**Zadanie A**
Jakimi słowami przywitał się kumpel poznany przez GG we wpisie z 29 lutego 2004 w podanym fragmencie?
**Zadanie B**
Przepisz z podanego fragmentu tekst od „Archiwum luty 2004” do „w siną dal!”, łącznie z tymi słowami.

**Podany fragment**

Archiwum luty 2004


lut 29 2004 Plus i minus
Komentarze: 1

Siedzę u Cioci, ona ogląda studniówkę a ja korzystam z okazji i siedzę na necie. W ostatni piątek spotkałam mojego kumpla którego poznałam przez GG i nie widziałam go chyba od 3 miesięcy. Widzieliśmy sie tylko w przelocie, on uśmiechną sie i powiedział "Cześć Madziu" a mi to tak poprawiło humor, że cały wieczór byłam zadowolona (chociaż jeden miły akcent mojego życia). Dzisiaj gadałam z Justyną ale coś znowu jest nie tak. Próbowała mi sie tłumaczyć dlaczego nas wczoraj wystawiła ale wyszło jej stwierdzenie "Przecież nie powiedziałabym dla Bartka: To ty idź do domu bo ja umówiłam sie z dziewczynami" widać chłopak którego zna od miesiąca jest dla niej ważniejszy od przyjaciółek!!!

magdusia:-) : :
lut 28 2004 O kochasiu który odszedł w siną dal!

**Dostarczony materiał**
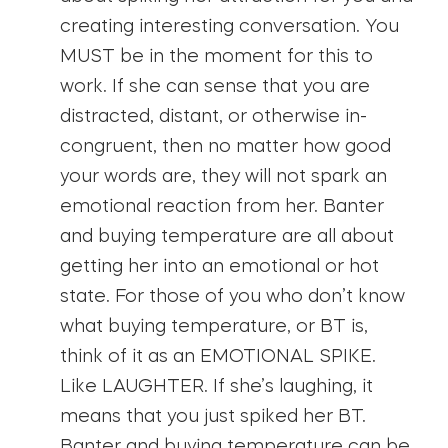
creating interesting conversation. You
MUST be in the moment for this to
work. If she can sense that you are
distracted, distant, or otherwise in-
congruent, then no matter how good
your words are, they will not spark an
emotional reaction from her. Banter
and buying temperature are all about
getting her into an emotional or hot
state. For those of you who don’t know
what buying temperature, or BT is,
think of it as an EMOTIONAL SPIKE.
Like LAUGHTER. If she’s laughing, it
means that you just spiked her BT.
Banter and buying temperature can be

**Odpowiedź A**
Powiedział „Cześć Madziu”.

**Odpowiedź B**
Archiwum luty 2004


lut 29 2004 Plus i minus
Komentarze: 1

Siedzę u Cioci, ona ogląda studniówkę a ja korzystam z okazji i siedzę na necie. W ostatni piątek spotkałam mojego kumpla którego poznałam przez GG i nie widziałam go chyba od 3 miesięcy. Widzieliśmy sie tylko w przelocie, on uśmiechną sie i powiedział "Cześć Madziu" a mi to tak poprawiło humor, że cały wieczór byłam zadowolona (chociaż jeden miły akcent mojego życia). Dzisiaj gadałam z Justyną ale coś znowu jest nie tak. Próbowała mi sie tłumaczyć dlaczego nas wczoraj wystawiła ale wyszło jej stwierdzenie "Przecież nie powiedziałabym dla Bartka: To ty idź do domu bo ja umówiłam sie z dziewczynami" widać chłopak którego zna od miesiąca jest dla niej ważniejszy od przyjaciółek!!!

magdusia:-) : :
lut 28 2004 O kochasiu który odszedł w siną dal!